## TASK ITEM:
Your copy should begin at the line containing "Assine o Boletim" and end at the last line of the records below, matching each line exactly and leaving out pictures.
=-=-=-=-=
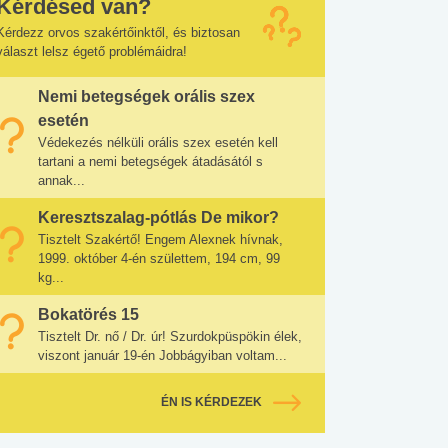
Kérdésed van?
Kérdezz orvos szakértőinktől, és biztosan
választ lelsz égető problémáidra!
Nemi betegségek orális szex
esetén
Védekezés nélküli orális szex esetén kell
tartani a nemi betegségek átadásától s
annak...
Keresztszalag-pótlás De mikor?
Tisztelt Szakértő! Engem Alexnek hívnak,
1999. október 4-én születtem, 194 cm, 99
kg...
Bokatörés 15
Tisztelt Dr. nő / Dr. úr! Szurdokpüspökin élek,
viszont január 19-én Jobbágyiban voltam...
ÉN IS KÉRDEZEK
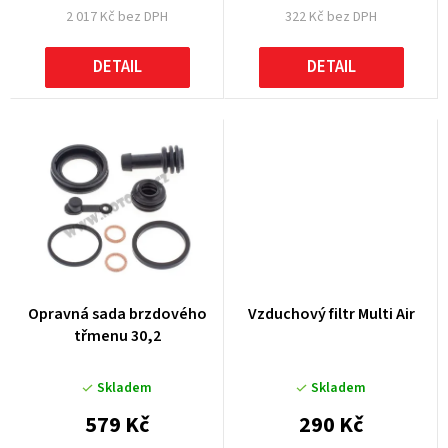
2 017 Kč bez DPH
322 Kč bez DPH
ů
DETAIL
DETAIL
Opravná sada brzdového
Vzduchový filtr Multi Air
třmenu 30,2
Skladem
Skladem
579 Kč
290 Kč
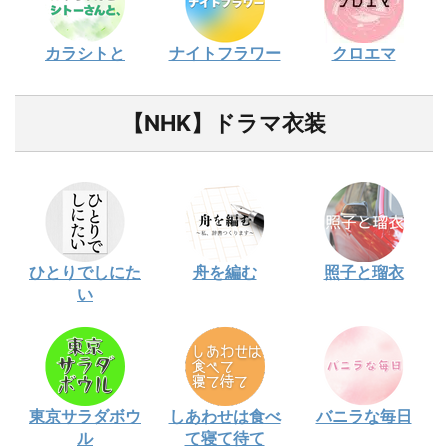
カラシトと
ナイトフラワー
クロエマ
【NHK】ドラマ衣装
ひとりでしにた
舟を編む
照子と瑠衣
い
東京サラダボウ
しあわせは食べ
バニラな毎日
ル
て寝て待て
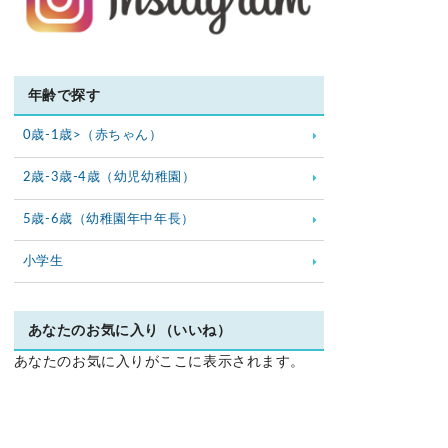
年齢で探す
0歳-1歳>（赤ちゃん）
2歳-3歳-4歳（幼児幼稚園）
5歳-6歳（幼稚園年中年長）
小学生
あなたのお気に入り（いいね）
あなたのお気に入りがここに表示されます。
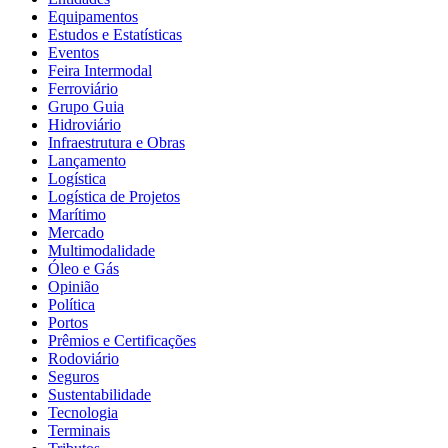
Equipamentos
Estudos e Estatísticas
Eventos
Feira Intermodal
Ferroviário
Grupo Guia
Hidroviário
Infraestrutura e Obras
Lançamento
Logística
Logística de Projetos
Marítimo
Mercado
Multimodalidade
Óleo e Gás
Opinião
Política
Portos
Prêmios e Certificações
Rodoviário
Seguros
Sustentabilidade
Tecnologia
Terminais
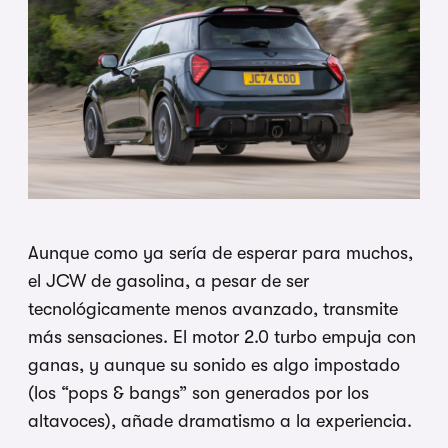
Aunque como ya sería de esperar para muchos,
el JCW de gasolina, a pesar de ser
tecnológicamente menos avanzado, transmite
más sensaciones. El motor 2.0 turbo empuja con
ganas, y aunque su sonido es algo impostado
(los “pops & bangs” son generados por los
altavoces), añade dramatismo a la experiencia.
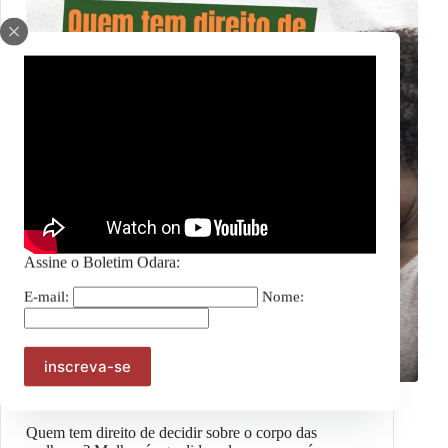
Assine o Boletim Odara:
E-mail:
Nome:
Notícias
Quem tem direito de decidir sobre o corpo das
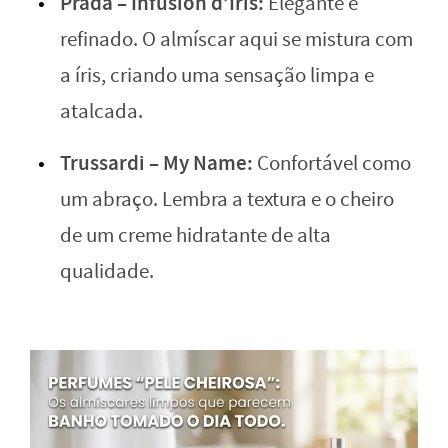
Prada – Infusion d’Iris:
Elegante e
refinado. O almíscar aqui se mistura com
a íris, criando uma sensação limpa e
atalcada.
Trussardi – My Name:
Confortável como
um abraço. Lembra a textura e o cheiro
de um creme hidratante de alta
qualidade.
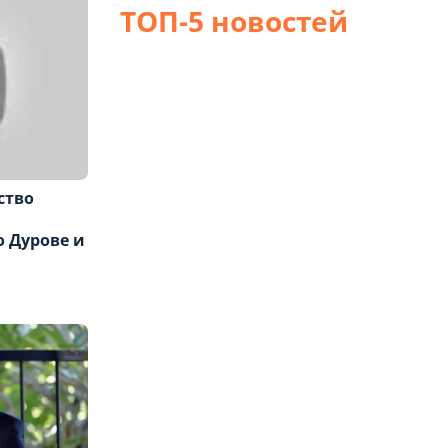
ТОП-5 новостей
ство
ь
 Дурове и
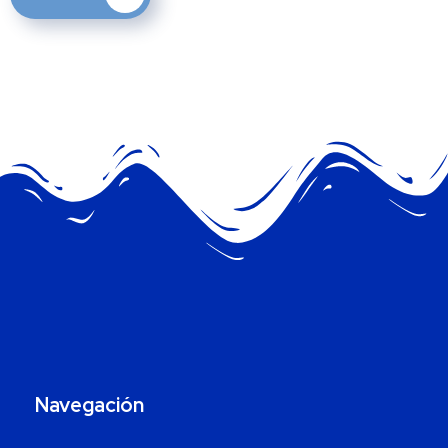
Navegación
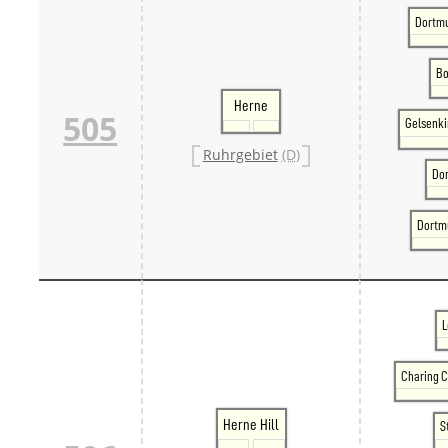
Dortm
Bo
Herne
505
Gelsenk
Ruhrgebiet
(D)
Do
Dortm
L
Charing C
Herne Hill
S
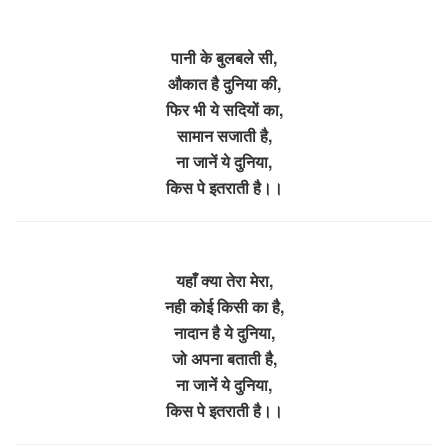
पानी के बुलबले सी,
औकात है दुनिया की,
फिर भी ये सदियों का,
सामान सजाती है,
ना जानें ये दुनिया,
किस पे इतराती है।।
यहाँ क्या तेरा मेरा,
नही कोई किसी का है,
नादान है ये दुनिया,
जो अपना बताती है,
ना जानें ये दुनिया,
किस पे इतराती है।।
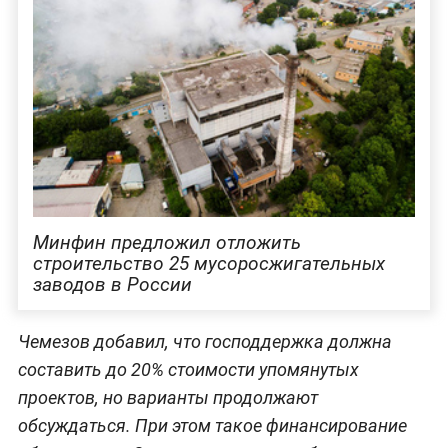
Минфин предложил отложить
строительство 25 мусоросжигательных
заводов в России
Чемезов добавил, что господдержка должна
составить до 20% стоимости упомянутых
проектов, но варианты продолжают
обсуждаться. При этом такое финансирование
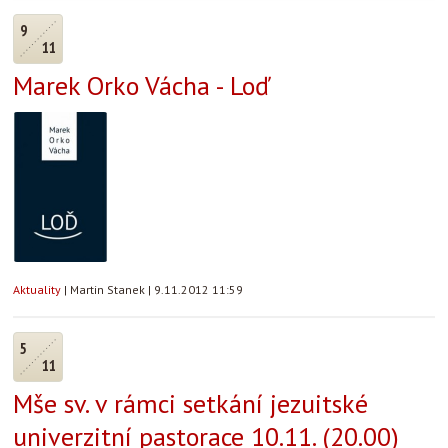
9
11
Marek Orko Vácha - Loď
Aktuality
|
Martin Stanek
|
9.11.2012 11:59
5
11
Mše sv. v rámci setkání jezuitské
univerzitní pastorace 10.11. (20.00)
=-=-=-=-=
## OUTPUT FOR THIS EXERCISE:
Assine o Boletim Odara:
E-mail:
Nome:
Notícias
Quem tem direito de decidir sobre o corpo das
Prada – Infusion d’Iris:
Elegante e
refinado. O almíscar aqui se mistura com
a íris, criando uma sensação limpa e
atalcada.
Trussardi – My Name:
Confortável como
um abraço. Lembra a textura e o cheiro
de um creme hidratante de alta
qualidade.
ТОП-5 новостей
ство
ь
 Дурове и
Navegación
Dortm
Bo
Herne
505
Gelsenk
Ruhrgebiet
(D)
Do
Dortm
L
Charing C
Herne Hill
S
पानी के बुलबले सी,
औकात है दुनिया की,
फिर भी ये सदियों का,
सामान सजाती है,
ना जानें ये दुनिया,
किस पे इतराती है।।
यहाँ क्या तेरा मेरा,
नही कोई किसी का है,
नादान है ये दुनिया,
जो अपना बताती है,
ना जानें ये दुनिया,
किस पे इतराती है।।
Минфин предложил отложить
строительство 25 мусоросжигательных
заводов в России
Чемезов добавил, что господдержка должна
составить до 20% стоимости упомянутых
проектов, но варианты продолжают
обсуждаться. При этом такое финансирование
9
11
Marek Orko Vácha - Loď
Aktuality
|
Martin Stanek
|
9.11.2012 11:59
5
11
Mše sv. v rámci setkání jezuitské
univerzitní pastorace 10.11. (20.00)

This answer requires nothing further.